Using this, together with the Mean Value Theorem, we have for $a<y<\frac{a+b}{2},$

$g(\frac{a+b}{2})-g(y)=g'(c)(\frac{a+b}{2}-y)=\frac{a+b}{2}-y<b-a$ so $g(y)\ge g(\frac{a+b}{2})-(b-a).$ Letting $y\to a$ gives us a contradiction.

An identical argument works for $\frac{a+b}{2}<y<b.$

Answer 3

But, isn't this Gronwall...?
Like, letting $G(x)= e^{-x} \int_{0}^x f(s)ds$
$G'(x)= e^{-x}( f(x)- \int_{0}^x f(s)ds)=0$
Done.

Answer 4

No MVT, no derivatives , no exponential function etc. This proof uses only basic properties of continuous functions.

Let us first show by induction that $f \equiv 0$ on $[0,n]$ for each positive integer $n$.

Let $M$ be the maximum of $f$ on $[0,1]$. There exist $x_0 \in [0,1]$ such that $f(x_0)=M$. Now $M=f(x_0)=\int_0^{x_0} f(y)dx \leq \int_0^{x_0} M dx=M x_0 \leq M$. Thus equality holds throughout and this implies that $f$ has the constant value $M$ on $[0,x_0]$. Since $f(0)=0$ it follows that $M=0$ and $f \leq 0$ and since $-f$ also satisfies the hypothesis we get $f \geq 0$ too.
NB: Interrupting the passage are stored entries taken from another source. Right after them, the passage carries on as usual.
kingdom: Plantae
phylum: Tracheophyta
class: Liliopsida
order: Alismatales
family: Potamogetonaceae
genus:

Hence $f \equiv 0$ on $[0,1]$

Suppose we know that $f \equiv 0$ on $[0,n]$. Consider the maximum value $M_n$ of $f$ on $[n,n+1]$ and repeat the argument above. Here we get $M_n=f(x_n)=\int_n^{x_n} f(y)dx \leq \int_n^{x_n} M_n dx=M_n (x_n-n) \leq M_n$ and we can conclude as before that $f\equiv 0$ on $[n, n+1]$. The induction proof is now complete.

Now consider $[-1,0]$. Let $M$ be the maximum of $|f(x))|$ in this interval. Then there exists $y \in [-1,0]$ with $|f(y)|=M$. Now $M=|f(y)|=|\int_0^{y} f(t)dt| \leq M|y| \leq M$. This implies that $|f(t)|$ has the constant value $M$ on $[y,0]$. Since $f(0)=0$ this constant value muse be $0$ so $M=0$. This implies that $f\equiv 0$ on $[-1,0]$. I will leave the induction argument to you.